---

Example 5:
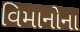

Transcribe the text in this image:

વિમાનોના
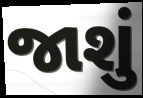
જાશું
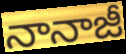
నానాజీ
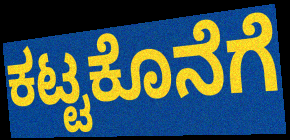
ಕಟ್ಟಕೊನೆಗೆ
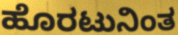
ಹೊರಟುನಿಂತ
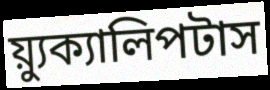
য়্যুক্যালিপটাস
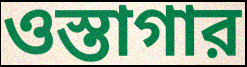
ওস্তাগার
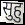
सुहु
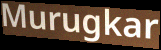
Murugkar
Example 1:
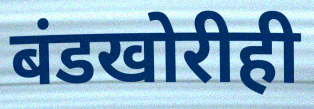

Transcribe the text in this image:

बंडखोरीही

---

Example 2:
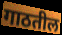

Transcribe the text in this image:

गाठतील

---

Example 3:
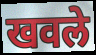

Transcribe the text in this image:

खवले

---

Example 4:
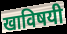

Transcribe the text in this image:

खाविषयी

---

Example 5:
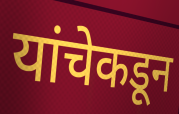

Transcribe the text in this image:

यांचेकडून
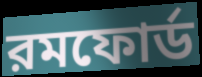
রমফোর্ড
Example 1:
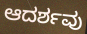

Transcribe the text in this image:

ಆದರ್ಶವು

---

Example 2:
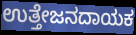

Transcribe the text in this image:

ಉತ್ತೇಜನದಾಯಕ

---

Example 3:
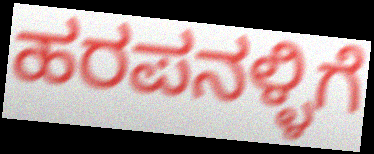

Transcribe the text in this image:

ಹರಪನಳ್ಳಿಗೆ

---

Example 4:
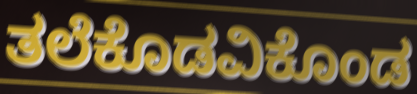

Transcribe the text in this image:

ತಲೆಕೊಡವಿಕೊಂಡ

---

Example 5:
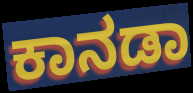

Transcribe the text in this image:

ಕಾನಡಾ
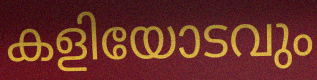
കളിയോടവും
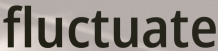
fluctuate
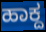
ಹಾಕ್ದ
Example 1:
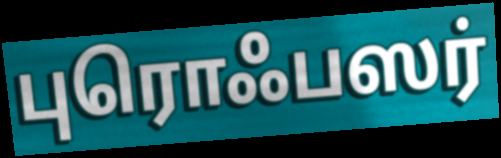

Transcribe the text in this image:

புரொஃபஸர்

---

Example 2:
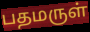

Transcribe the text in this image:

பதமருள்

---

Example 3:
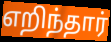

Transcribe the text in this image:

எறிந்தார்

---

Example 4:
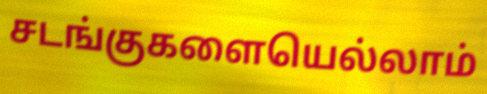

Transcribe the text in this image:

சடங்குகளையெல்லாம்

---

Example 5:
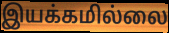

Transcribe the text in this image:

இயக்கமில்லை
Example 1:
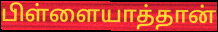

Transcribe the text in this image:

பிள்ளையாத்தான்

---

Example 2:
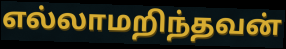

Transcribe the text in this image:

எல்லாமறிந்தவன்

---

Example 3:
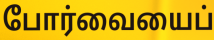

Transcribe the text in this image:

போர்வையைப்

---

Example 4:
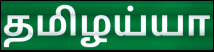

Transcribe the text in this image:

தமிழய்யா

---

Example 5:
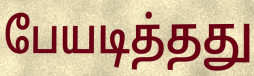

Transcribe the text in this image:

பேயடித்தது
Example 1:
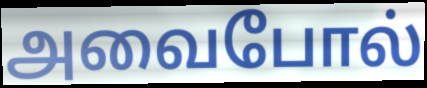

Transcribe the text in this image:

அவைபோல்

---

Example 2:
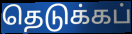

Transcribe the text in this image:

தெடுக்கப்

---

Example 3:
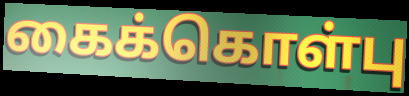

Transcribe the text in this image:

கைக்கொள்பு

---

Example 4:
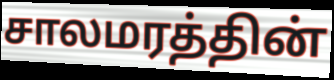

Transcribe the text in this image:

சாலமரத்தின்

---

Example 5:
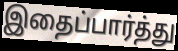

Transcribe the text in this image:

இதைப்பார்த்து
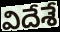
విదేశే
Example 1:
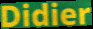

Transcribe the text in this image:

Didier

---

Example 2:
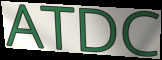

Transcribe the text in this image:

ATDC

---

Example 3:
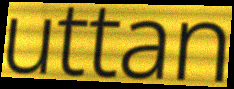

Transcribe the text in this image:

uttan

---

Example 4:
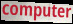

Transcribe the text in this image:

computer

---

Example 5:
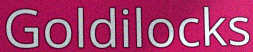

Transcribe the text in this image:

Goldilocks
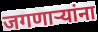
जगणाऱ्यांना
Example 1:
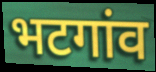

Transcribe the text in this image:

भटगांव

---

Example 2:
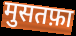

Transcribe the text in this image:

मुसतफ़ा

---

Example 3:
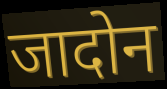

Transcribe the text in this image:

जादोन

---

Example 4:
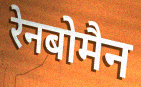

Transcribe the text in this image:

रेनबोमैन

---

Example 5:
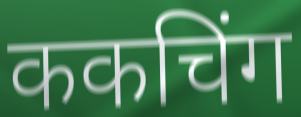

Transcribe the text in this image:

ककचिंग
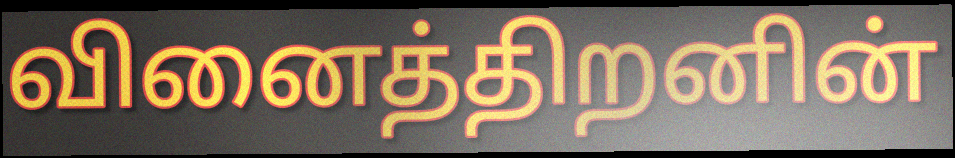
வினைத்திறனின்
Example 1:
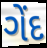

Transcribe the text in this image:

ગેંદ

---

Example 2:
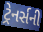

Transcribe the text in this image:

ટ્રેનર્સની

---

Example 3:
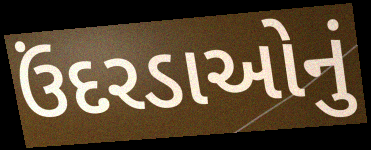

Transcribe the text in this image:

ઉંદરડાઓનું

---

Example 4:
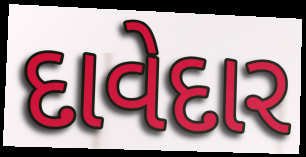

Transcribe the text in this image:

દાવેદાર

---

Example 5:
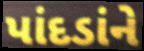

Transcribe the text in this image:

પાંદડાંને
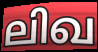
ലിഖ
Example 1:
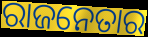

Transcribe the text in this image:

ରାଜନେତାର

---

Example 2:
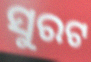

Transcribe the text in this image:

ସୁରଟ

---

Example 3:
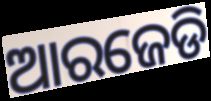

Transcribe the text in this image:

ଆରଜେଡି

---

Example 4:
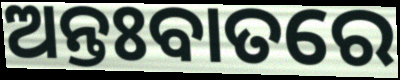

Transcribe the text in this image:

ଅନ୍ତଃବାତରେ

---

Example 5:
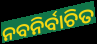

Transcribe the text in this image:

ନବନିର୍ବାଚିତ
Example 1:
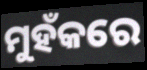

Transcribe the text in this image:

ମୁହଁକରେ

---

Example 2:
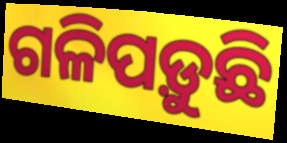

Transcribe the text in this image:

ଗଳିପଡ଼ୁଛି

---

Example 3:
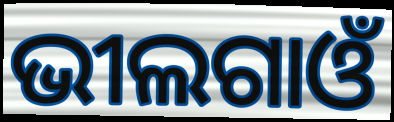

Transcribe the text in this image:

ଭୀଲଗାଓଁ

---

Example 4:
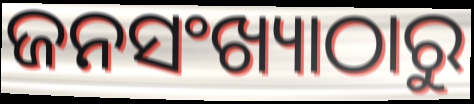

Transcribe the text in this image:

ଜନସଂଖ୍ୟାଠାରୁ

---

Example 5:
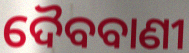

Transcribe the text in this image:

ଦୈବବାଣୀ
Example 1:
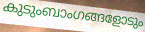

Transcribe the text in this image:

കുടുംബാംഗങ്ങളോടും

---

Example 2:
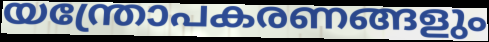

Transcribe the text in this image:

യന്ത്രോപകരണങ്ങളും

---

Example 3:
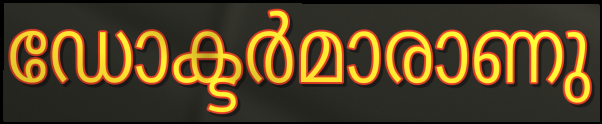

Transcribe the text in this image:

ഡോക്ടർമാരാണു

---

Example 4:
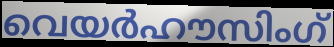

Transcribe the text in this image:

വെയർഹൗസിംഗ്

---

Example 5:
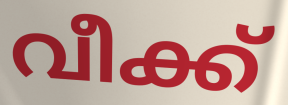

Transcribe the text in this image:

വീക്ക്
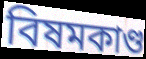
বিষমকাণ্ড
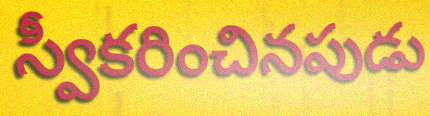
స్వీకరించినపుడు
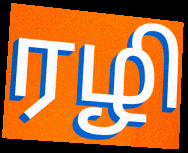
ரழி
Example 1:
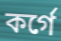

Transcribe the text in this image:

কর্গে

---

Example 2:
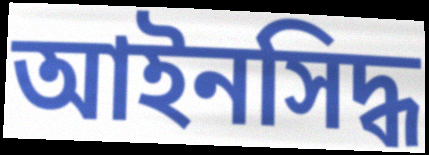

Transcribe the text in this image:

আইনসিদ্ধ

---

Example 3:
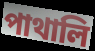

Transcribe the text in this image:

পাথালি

■ **Goal of the exercise**:
Retype the whole listing exactly and leave the pictures out.

■ **Reply**:
---

Example 5:

Transcribe the text in this image:

વિમાનોના
જાશું
నానాజీ
ಕಟ್ಟಕೊನೆಗೆ
ಹೊರಟುನಿಂತ
য়্যুক্যালিপটাস
ওস্তাগার
सुहु
Murugkar
Example 1:

Transcribe the text in this image:

बंडखोरीही

---

Example 2:

Transcribe the text in this image:

गाठतील

---

Example 3:

Transcribe the text in this image:

खवले

---

Example 4:

Transcribe the text in this image:

खाविषयी

---

Example 5:

Transcribe the text in this image:

यांचेकडून
রমফোর্ড
Example 1:

Transcribe the text in this image:

ಆದರ್ಶವು

---

Example 2:

Transcribe the text in this image:

ಉತ್ತೇಜನದಾಯಕ

---

Example 3:

Transcribe the text in this image:

ಹರಪನಳ್ಳಿಗೆ

---

Example 4:

Transcribe the text in this image:

ತಲೆಕೊಡವಿಕೊಂಡ

---

Example 5:

Transcribe the text in this image:

ಕಾನಡಾ
കളിയോടവും
fluctuate
ಹಾಕ್ದ
Example 1:

Transcribe the text in this image:

புரொஃபஸர்

---

Example 2:

Transcribe the text in this image:

பதமருள்

---

Example 3:

Transcribe the text in this image:

எறிந்தார்

---

Example 4:

Transcribe the text in this image:

சடங்குகளையெல்லாம்

---

Example 5:

Transcribe the text in this image:

இயக்கமில்லை
Example 1:

Transcribe the text in this image:

பிள்ளையாத்தான்

---

Example 2:

Transcribe the text in this image:

எல்லாமறிந்தவன்

---

Example 3:

Transcribe the text in this image:

போர்வையைப்

---

Example 4:

Transcribe the text in this image:

தமிழய்யா

---

Example 5:

Transcribe the text in this image:

பேயடித்தது
Example 1:

Transcribe the text in this image:

அவைபோல்

---

Example 2:

Transcribe the text in this image:

தெடுக்கப்

---

Example 3:

Transcribe the text in this image:

கைக்கொள்பு

---

Example 4:

Transcribe the text in this image:

சாலமரத்தின்

---

Example 5:

Transcribe the text in this image:

இதைப்பார்த்து
విదేశే
Example 1:

Transcribe the text in this image:

Didier

---

Example 2:

Transcribe the text in this image:

ATDC

---

Example 3:

Transcribe the text in this image:

uttan

---

Example 4:

Transcribe the text in this image:

computer

---

Example 5:

Transcribe the text in this image:

Goldilocks
जगणाऱ्यांना
Example 1:

Transcribe the text in this image:

भटगांव

---

Example 2:

Transcribe the text in this image:

मुसतफ़ा

---

Example 3:

Transcribe the text in this image:

जादोन

---

Example 4:

Transcribe the text in this image:

रेनबोमैन

---

Example 5:

Transcribe the text in this image:

ककचिंग
வினைத்திறனின்
Example 1:

Transcribe the text in this image:

ગેંદ

---

Example 2:

Transcribe the text in this image:

ટ્રેનર્સની

---

Example 3:

Transcribe the text in this image:

ઉંદરડાઓનું

---

Example 4:

Transcribe the text in this image:

દાવેદાર

---

Example 5:

Transcribe the text in this image:

પાંદડાંને
ലിഖ
Example 1:

Transcribe the text in this image:

ରାଜନେତାର

---

Example 2:

Transcribe the text in this image:

ସୁରଟ

---

Example 3:

Transcribe the text in this image:

ଆରଜେଡି

---

Example 4:

Transcribe the text in this image:

ଅନ୍ତଃବାତରେ

---

Example 5:

Transcribe the text in this image:

ନବନିର୍ବାଚିତ
Example 1:

Transcribe the text in this image:

ମୁହଁକରେ

---

Example 2:

Transcribe the text in this image:

ଗଳିପଡ଼ୁଛି

---

Example 3:

Transcribe the text in this image:

ଭୀଲଗାଓଁ

---

Example 4:

Transcribe the text in this image:

ଜନସଂଖ୍ୟାଠାରୁ

---

Example 5:

Transcribe the text in this image:

ଦୈବବାଣୀ
Example 1:

Transcribe the text in this image:

കുടുംബാംഗങ്ങളോടും

---

Example 2:

Transcribe the text in this image:

യന്ത്രോപകരണങ്ങളും

---

Example 3:

Transcribe the text in this image:

ഡോക്ടർമാരാണു

---

Example 4:

Transcribe the text in this image:

വെയർഹൗസിംഗ്

---

Example 5:

Transcribe the text in this image:

വീക്ക്
বিষমকাণ্ড
స్వీకరించినపుడు
ரழி
Example 1:

Transcribe the text in this image:

কর্গে

---

Example 2:

Transcribe the text in this image:

আইনসিদ্ধ

---

Example 3:

Transcribe the text in this image:

পাথালি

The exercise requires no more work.